Determined teen helps cross country team succeed

? After having his legs run over by a lawn mower in sixth grade, doctors didn’t know if Kyle Schauvliege would be able to walk again.

Even more so, running seemed like an impossible feat.

Today, however, 17-year-old Schauvliege is part of a future many didn’t think he would have. He recently led his Ness City High School cross country team to the 2A state championship, finishing fifth individually in Wamego.

But this is more than a story about Schauvliege, who overcame his personal odds. It’s also about his school that five years ago didn’t even have enough kids out for cross country to consider going to state.

That is, until a fresh-out-of-college teacher took over as the cross country coach four years ago, telling his small squad that even what seems impossible is possible.

Now, the girls joined the boys as state champions — the boys were champs in 2008 — and leading up to the recent triumphs, the teams repeatedly have been state-bound — an accomplishment they’ve made the past four years and two years, respectively. And for Schauvliege, it’s an honor he could only hope of achieving at the start of the season.

“We’ve come a long way,” said Coach Patrick Younger.

Younger, who ran track and cross country at Fort Hays State University, came to town knowing he had a young program and a lot of work ahead of him.

“We worked pretty stinking hard,” he said. “Even the ones that were excited about it didn’t know what they were getting themselves into.”

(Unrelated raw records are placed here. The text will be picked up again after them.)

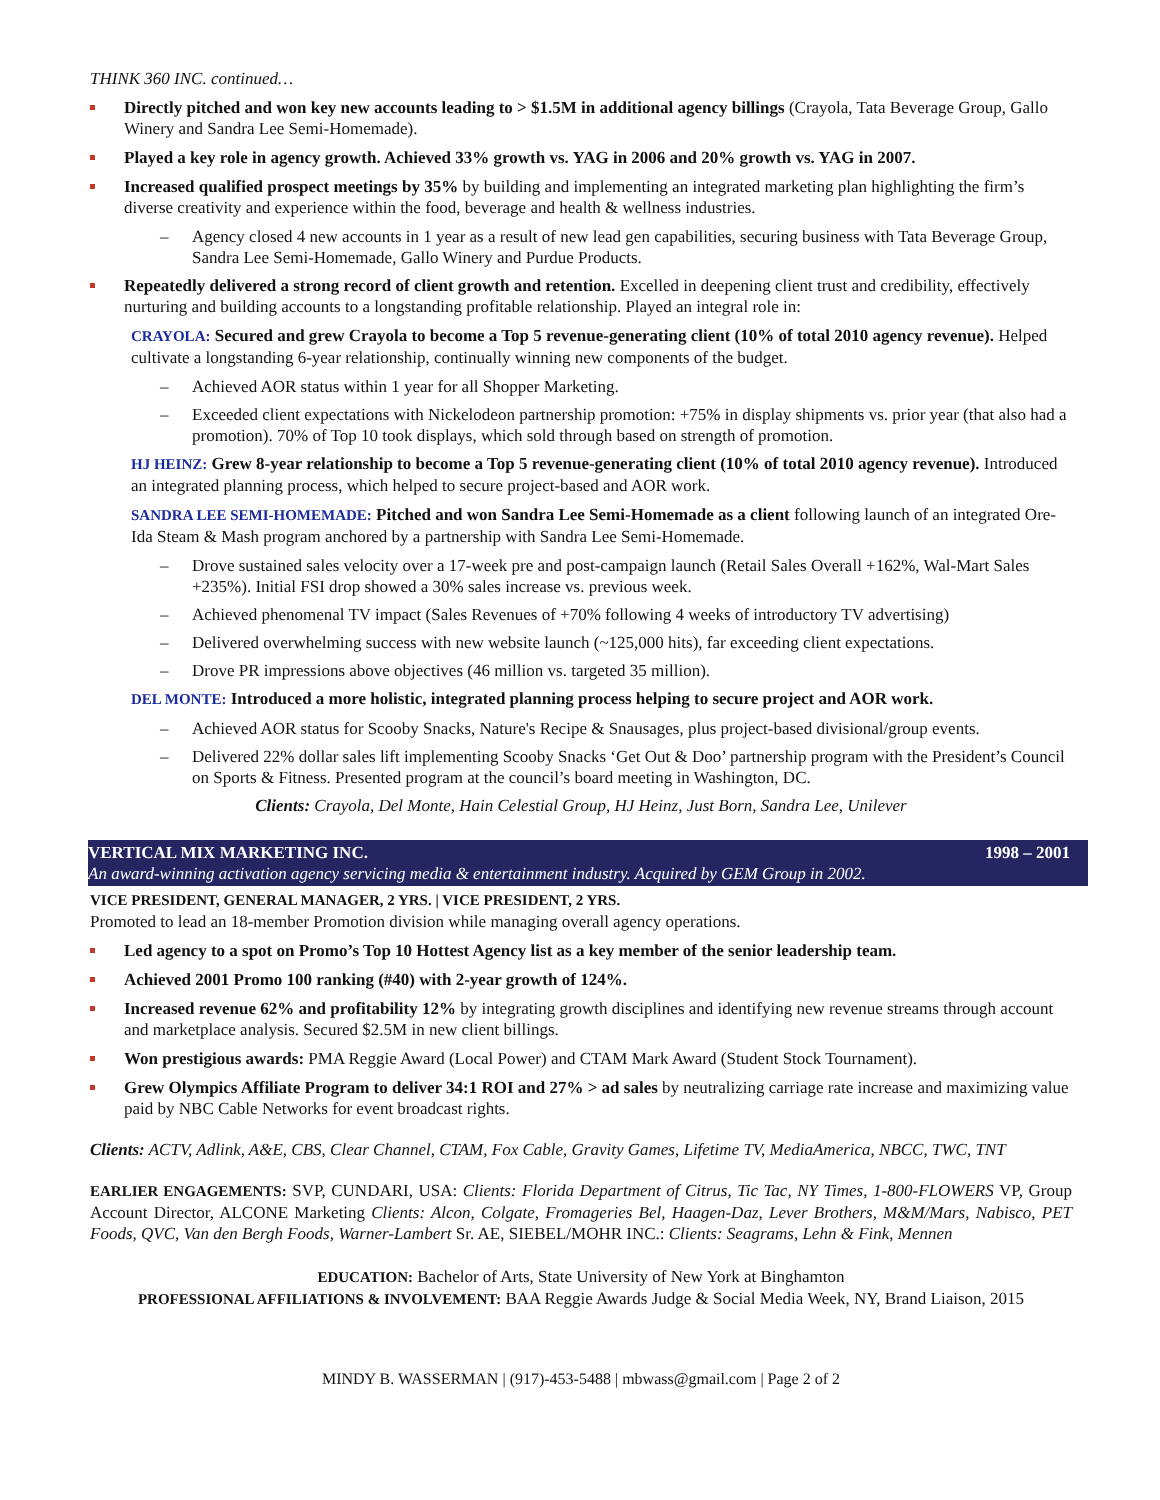THINK 360 INC. continued…
Directly pitched and won key new accounts leading to > $1.5M in additional agency billings (Crayola, Tata Beverage Group, Gallo Winery and Sandra Lee Semi-Homemade).
Played a key role in agency growth. Achieved 33% growth vs. YAG in 2006 and 20% growth vs. YAG in 2007.
Increased qualified prospect meetings by 35% by building and implementing an integrated marketing plan highlighting the firm’s diverse creativity and experience within the food, beverage and health & wellness industries.
Agency closed 4 new accounts in 1 year as a result of new lead gen capabilities, securing business with Tata Beverage Group, Sandra Lee Semi-Homemade, Gallo Winery and Purdue Products.
Repeatedly delivered a strong record of client growth and retention. Excelled in deepening client trust and credibility, effectively nurturing and building accounts to a longstanding profitable relationship. Played an integral role in:
CRAYOLA: Secured and grew Crayola to become a Top 5 revenue-generating client (10% of total 2010 agency revenue). Helped cultivate a longstanding 6-year relationship, continually winning new components of the budget.
Achieved AOR status within 1 year for all Shopper Marketing.
Exceeded client expectations with Nickelodeon partnership promotion: +75% in display shipments vs. prior year (that also had a promotion). 70% of Top 10 took displays, which sold through based on strength of promotion.
HJ HEINZ: Grew 8-year relationship to become a Top 5 revenue-generating client (10% of total 2010 agency revenue). Introduced an integrated planning process, which helped to secure project-based and AOR work.
SANDRA LEE SEMI-HOMEMADE: Pitched and won Sandra Lee Semi-Homemade as a client following launch of an integrated Ore-Ida Steam & Mash program anchored by a partnership with Sandra Lee Semi-Homemade.
Drove sustained sales velocity over a 17-week pre and post-campaign launch (Retail Sales Overall +162%, Wal-Mart Sales +235%). Initial FSI drop showed a 30% sales increase vs. previous week.
Achieved phenomenal TV impact (Sales Revenues of +70% following 4 weeks of introductory TV advertising)
Delivered overwhelming success with new website launch (~125,000 hits), far exceeding client expectations.
Drove PR impressions above objectives (46 million vs. targeted 35 million).
DEL MONTE: Introduced a more holistic, integrated planning process helping to secure project and AOR work.
Achieved AOR status for Scooby Snacks, Nature's Recipe & Snausages, plus project-based divisional/group events.
Delivered 22% dollar sales lift implementing Scooby Snacks ‘Get Out & Doo’ partnership program with the President’s Council on Sports & Fitness. Presented program at the council’s board meeting in Washington, DC.
Clients: Crayola, Del Monte, Hain Celestial Group, HJ Heinz, Just Born, Sandra Lee, Unilever
VERTICAL MIX MARKETING INC. 1998 – 2001
An award-winning activation agency servicing media & entertainment industry. Acquired by GEM Group in 2002.
VICE PRESIDENT, GENERAL MANAGER, 2 YRS. | VICE PRESIDENT, 2 YRS.
Promoted to lead an 18-member Promotion division while managing overall agency operations.
Led agency to a spot on Promo’s Top 10 Hottest Agency list as a key member of the senior leadership team.
Achieved 2001 Promo 100 ranking (#40) with 2-year growth of 124%.
Increased revenue 62% and profitability 12% by integrating growth disciplines and identifying new revenue streams through account and marketplace analysis. Secured $2.5M in new client billings.
Won prestigious awards: PMA Reggie Award (Local Power) and CTAM Mark Award (Student Stock Tournament).
Grew Olympics Affiliate Program to deliver 34:1 ROI and 27% > ad sales by neutralizing carriage rate increase and maximizing value paid by NBC Cable Networks for event broadcast rights.
Clients: ACTV, Adlink, A&E, CBS, Clear Channel, CTAM, Fox Cable, Gravity Games, Lifetime TV, MediaAmerica, NBCC, TWC, TNT
EARLIER ENGAGEMENTS: SVP, CUNDARI, USA: Clients: Florida Department of Citrus, Tic Tac, NY Times, 1-800-FLOWERS VP, Group Account Director, ALCONE Marketing Clients: Alcon, Colgate, Fromageries Bel, Haagen-Daz, Lever Brothers, M&M/Mars, Nabisco, PET Foods, QVC, Van den Bergh Foods, Warner-Lambert Sr. AE, SIEBEL/MOHR INC.: Clients: Seagrams, Lehn & Fink, Mennen
EDUCATION: Bachelor of Arts, State University of New York at Binghamton
PROFESSIONAL AFFILIATIONS & INVOLVEMENT: BAA Reggie Awards Judge & Social Media Week, NY, Brand Liaison, 2015
MINDY B. WASSERMAN | (917)-453-5488 | mbwass@gmail.com | Page 2 of 2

Younger didn’t know how this year would go for the boys team. He watched five seniors graduate, and, except for Snodgrass, the team would rely on underclassmen.

He met Schauvliege last year, a Jetmore resident who had transferred into Ness City. Having to sit out a semester because of the transfer, Schauvliege could only practice with the team, but he couldn’t compete.

It wasn’t until the end of track season that Younger started to see the potential in Schauvliege.

“I knew he could improve,” Younger said. “But I didn’t know how much.”

There still are scars on Schauvliege’s legs from the accident.

It was February 2005. Schauvliege, the son of Cynthia Brott and Lee Schauvliege, was riding on the fender of an open-aired tractor pulling a mower at the family farm near Jetmore.

A limb caused him to fall right into the mower’s path. Rushed to the hospital, his left leg was broken and cut up and doctors at first thought he was missing the heel of his right leg, Schauvliege said.

“They were going to make a plastic heel,” he said, but added that X-rays finally showed the heel bone was up in some tissue.

“Doctors said, ‘You might be in a wheelchair for the rest of your life,'” Schauvliege said, noting that it only made him want to work harder.

He had a number of surgeries. He went to a therapist to help him build up his strength.

“They had me do some silly exercises, like write the alphabet with my ankle to get the full motions back,” he said.

Schauvliege was in a wheelchair only a short time. He graduated to crutches and, a year later, he was back walking with both his feet.

Now Schauvliege wanted to go a step further. He wanted to run.

He didn’t get that chance for a few years, however, said his mother, Cynthia Brott.

“He had to sit out part of seventh- and eighth-grade sports,” Brott said. “We wanted to make sure his legs were healing right.”

Schauvliege said the leg he broke only hurts occasionally, such as when he stands in a spot too long. When he’s running, he never feels much pain.